Chypre du Nord : RSF appelle la justice à acquitter un journaliste poursuivi abusivement
Poursuivi pour “insulte et diffamation”, le journaliste chypriote turc Ali Kişmir risque dix ans d’emprisonnement pour avoir dénoncé l’ingérence de la Turquie dans les élections du pays. Reporters sans frontières (RSF) demande au tribunal de Nicosie d’acquitter le journaliste.
Mise à jour du 25 novembre 2024 : après plusieurs reports, le calvaire judiciaire d’Ali Kişmir se poursuit devant le tribunal de Nicosie. La justice décidera, après l’audition des témoins prévue le 26 novembre, d'acquitter le journaliste et de classer la procédure, ou d’amener l’affaire devant la Haute Cour pénale.
10 ans de prison. C’est la peine encourue par le journaliste et président du Syndicat des journalistes chypriotes turcs (Basin-Sen), Ali Kişmir, pour avoir “insulté et diffamé” la personne morale du Commandement des forces de sécurité dans un article publié en 2020. Il sera jugé le 6 octobre devant la Haute Cour pénale de Chypre du Nord, territoire autoproclamé du nord de l'île de Chypre, qui n’est reconnu internationalement que par la Turquie.

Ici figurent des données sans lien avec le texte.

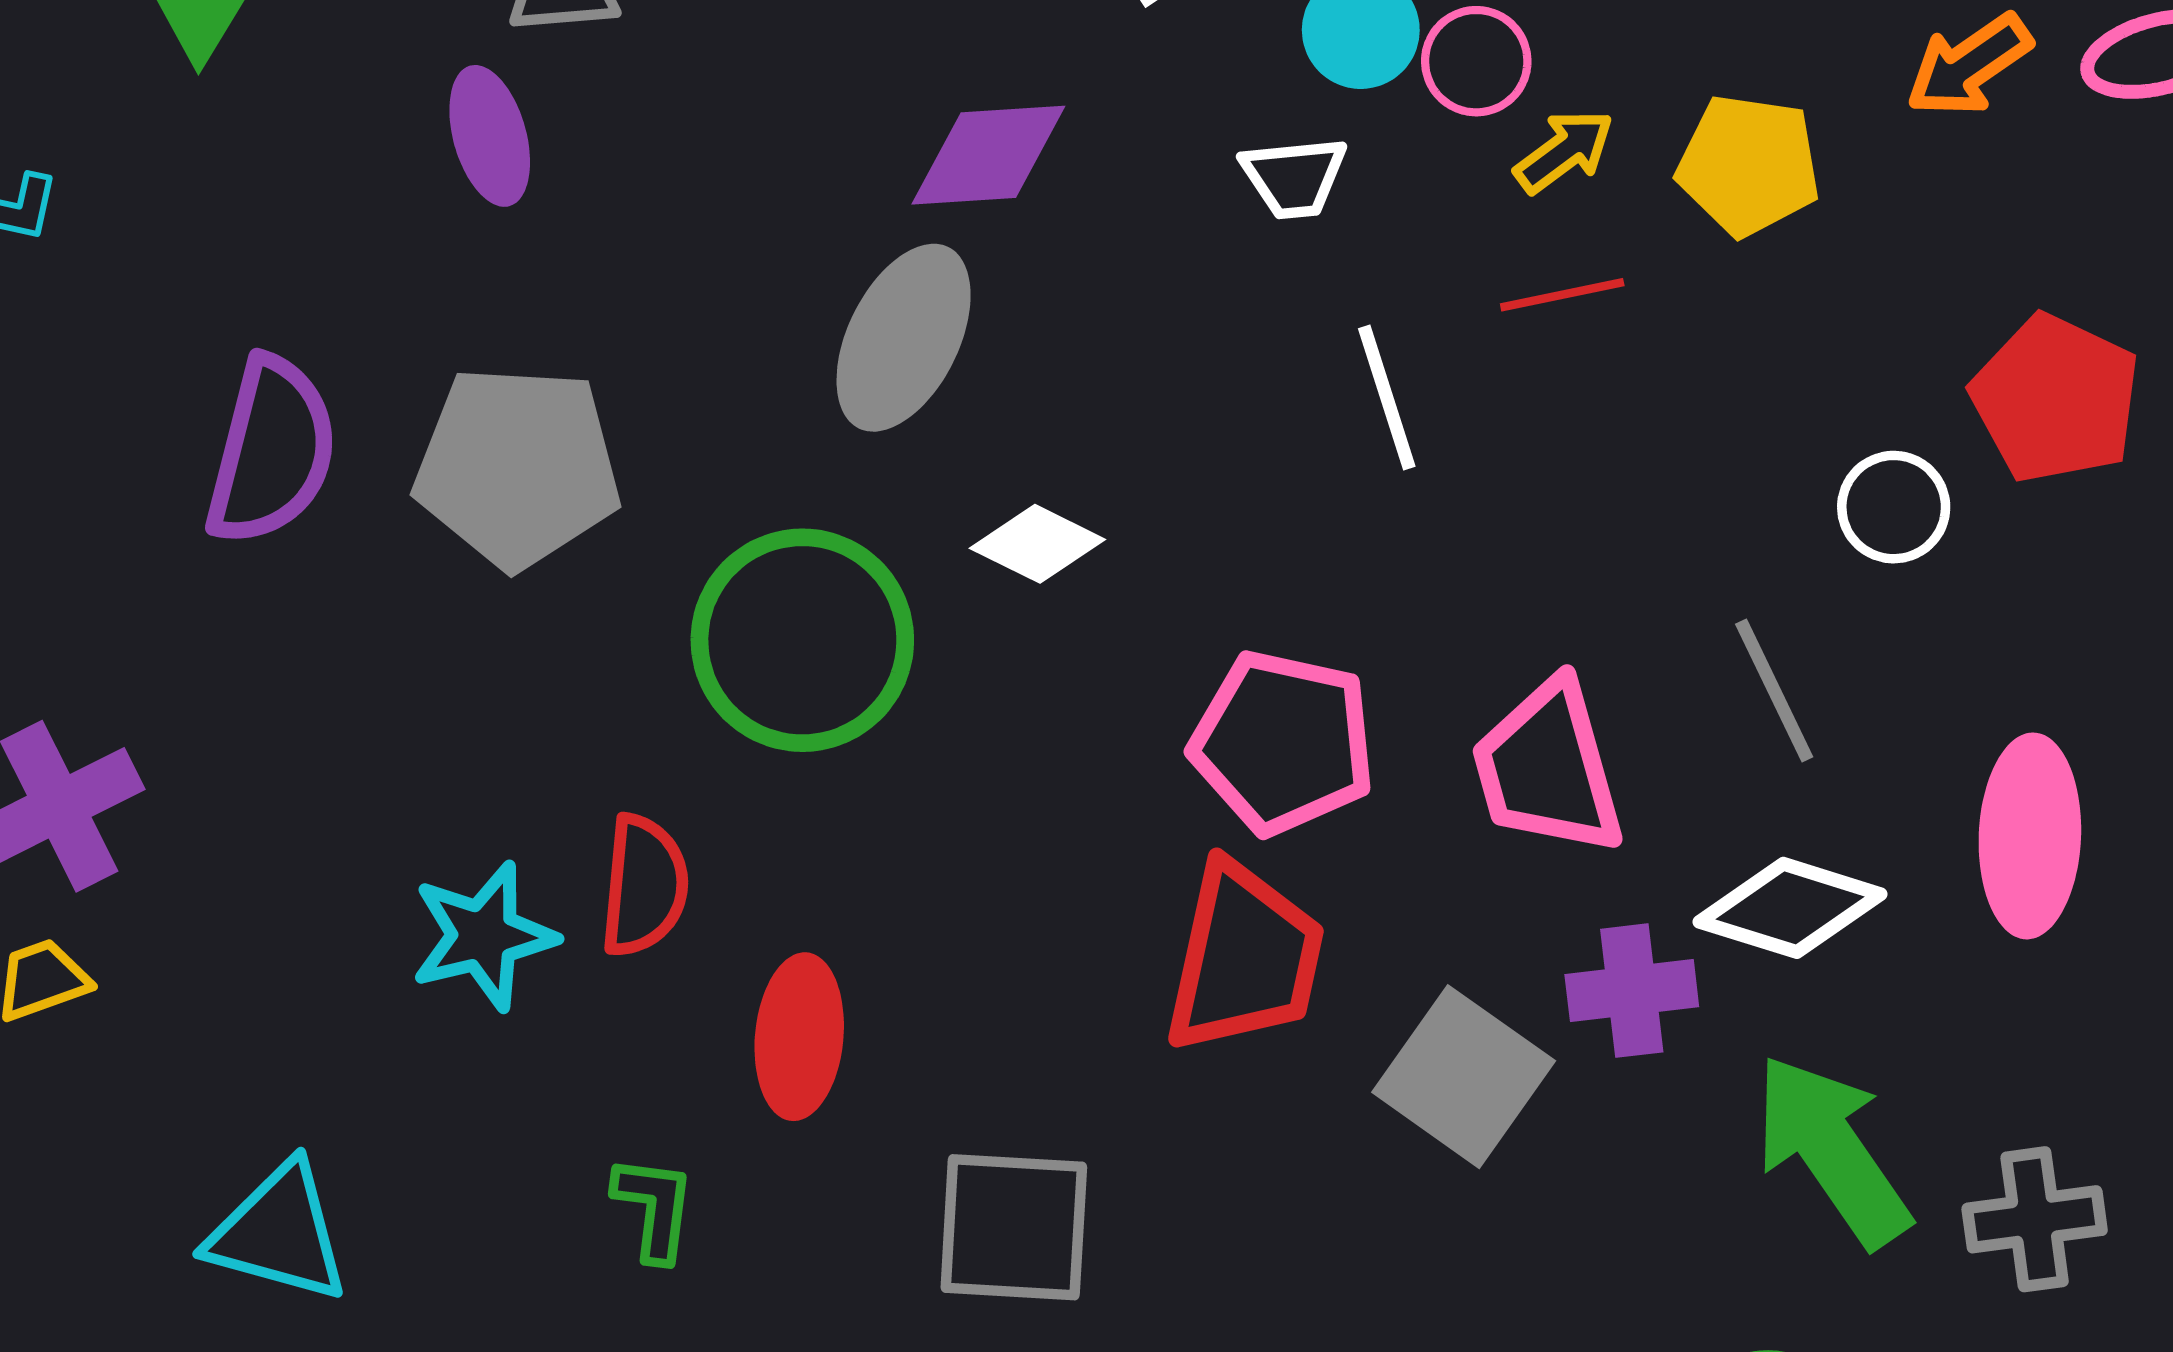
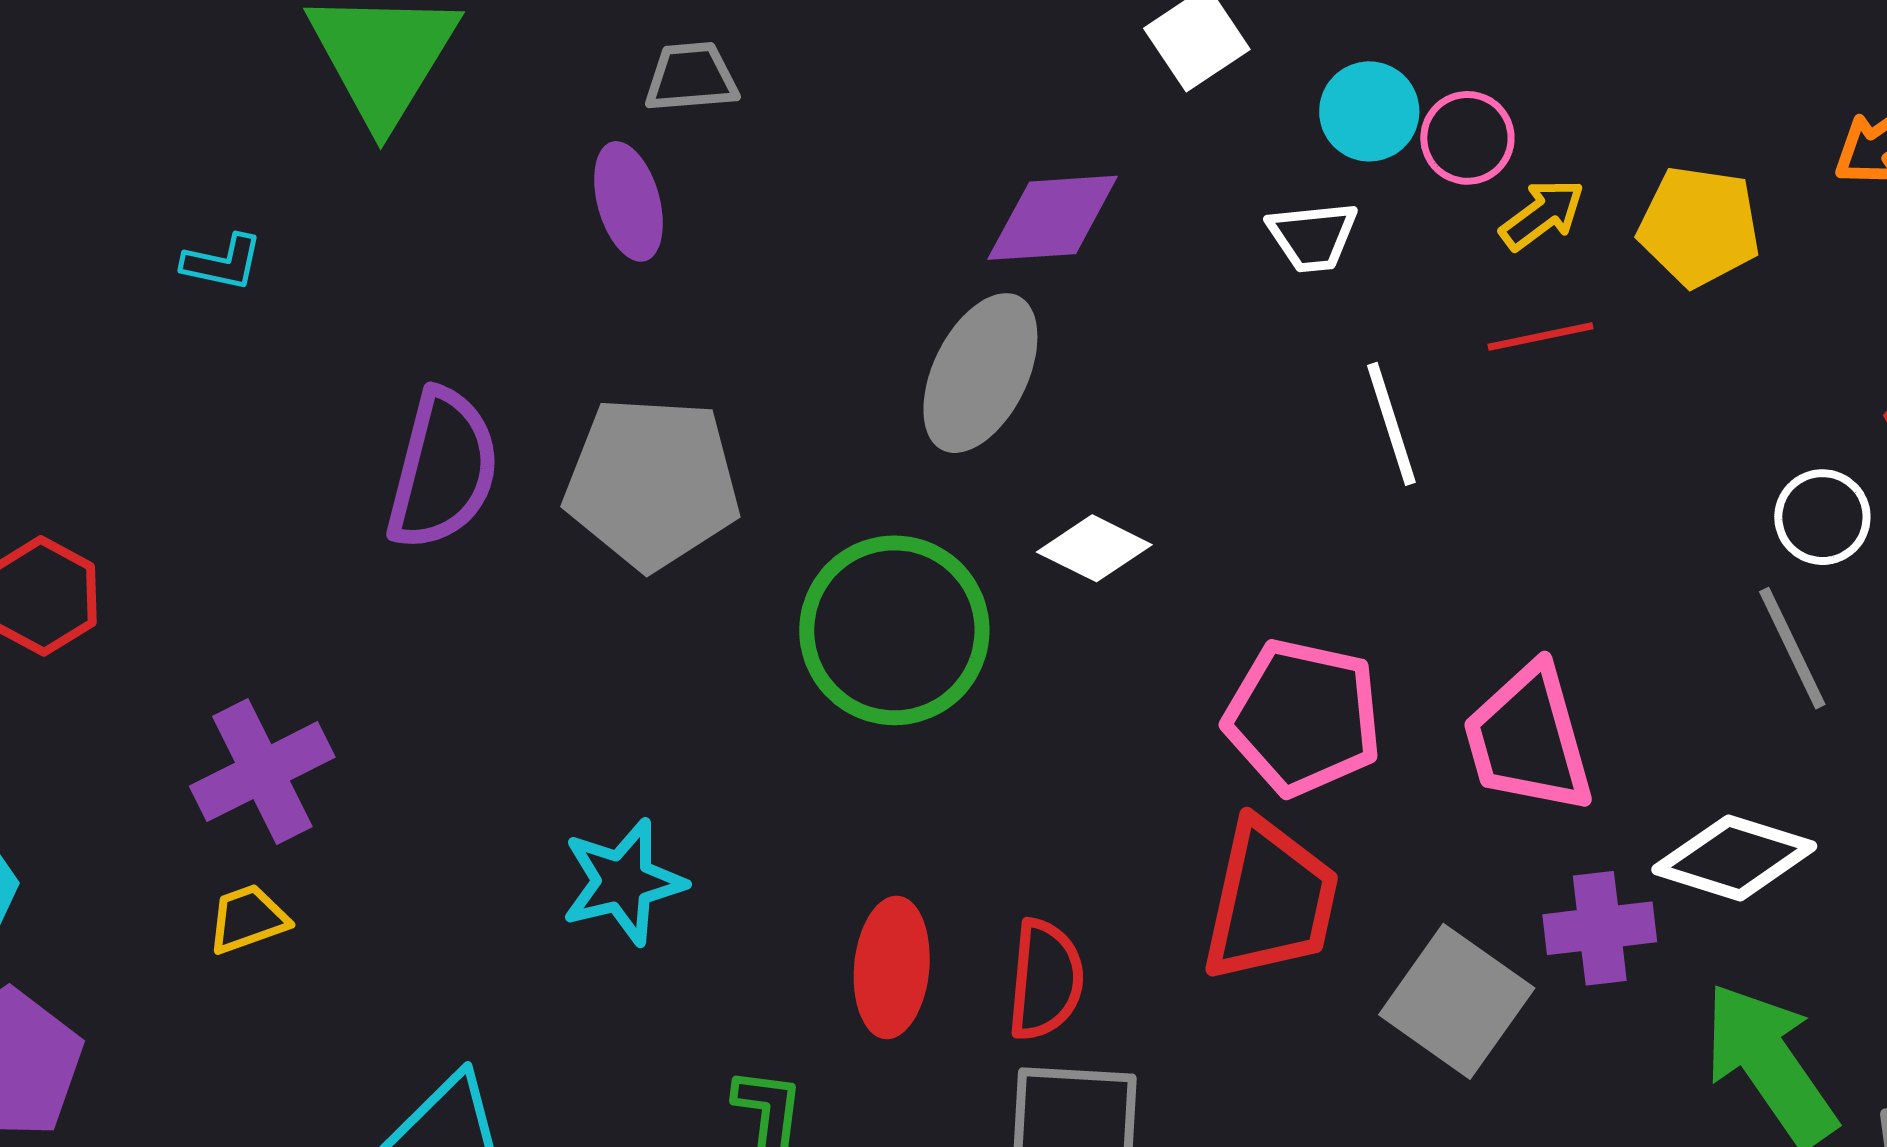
gray line: (1774, 691) -> (1792, 648), moved
red semicircle: (644, 886) -> (1046, 980), moved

Ali Kişmir est connu pour ses contenus d’information critiques envers le dirigeant chypriote turc Ersin Tatar, soutenu par le régime d’Ankara. Il est régulièrement ciblé par les autorités de Chypre du Nord, notamment depuis la publication il y a trois ans d’un article dans le quotidien Afrika, où il dénonçait les réunions de fonctionnaires turcs dans un bâtiment du Commandement des forces de sécurité, pour s’ingérer dans les élections des Chypriotes turcs. Le journaliste avait qualifié ce bâtiment de “bordel où la volonté des Chypriotes turcs est vendue et achetée”.
“En dénonçant les ingérences de la Turquie dans les élections des Chypriotes turcs, Ali Kişmir n’a fait qu’exercer son travail de journaliste. Ce procès abusif n’est qu’une tentative d’intimidation et de musèlement des journalistes de la part des autorités chypriotes turques. Nous demandons à la justice de prendre en compte l’intérêt général de sa publication et d’abandonner totalement les poursuites à son encontre.
Pendant la campagne électorale de 2020, RSF s’était préoccupé des pressions exercées par Ankara sur les médias chypriotes turcs. Ali Kişmir s’était vu qualifié d’“ennemi de la Turquie”, en raison de ses critiques à l’égard d’Ersin Tatar, alors candidat de l’AKP soutenu pour le régime turc.
Chypre du Nord occupe la 76e place sur 180 pays au Classement mondial de la liberté de la presse établi par RSF en 2023.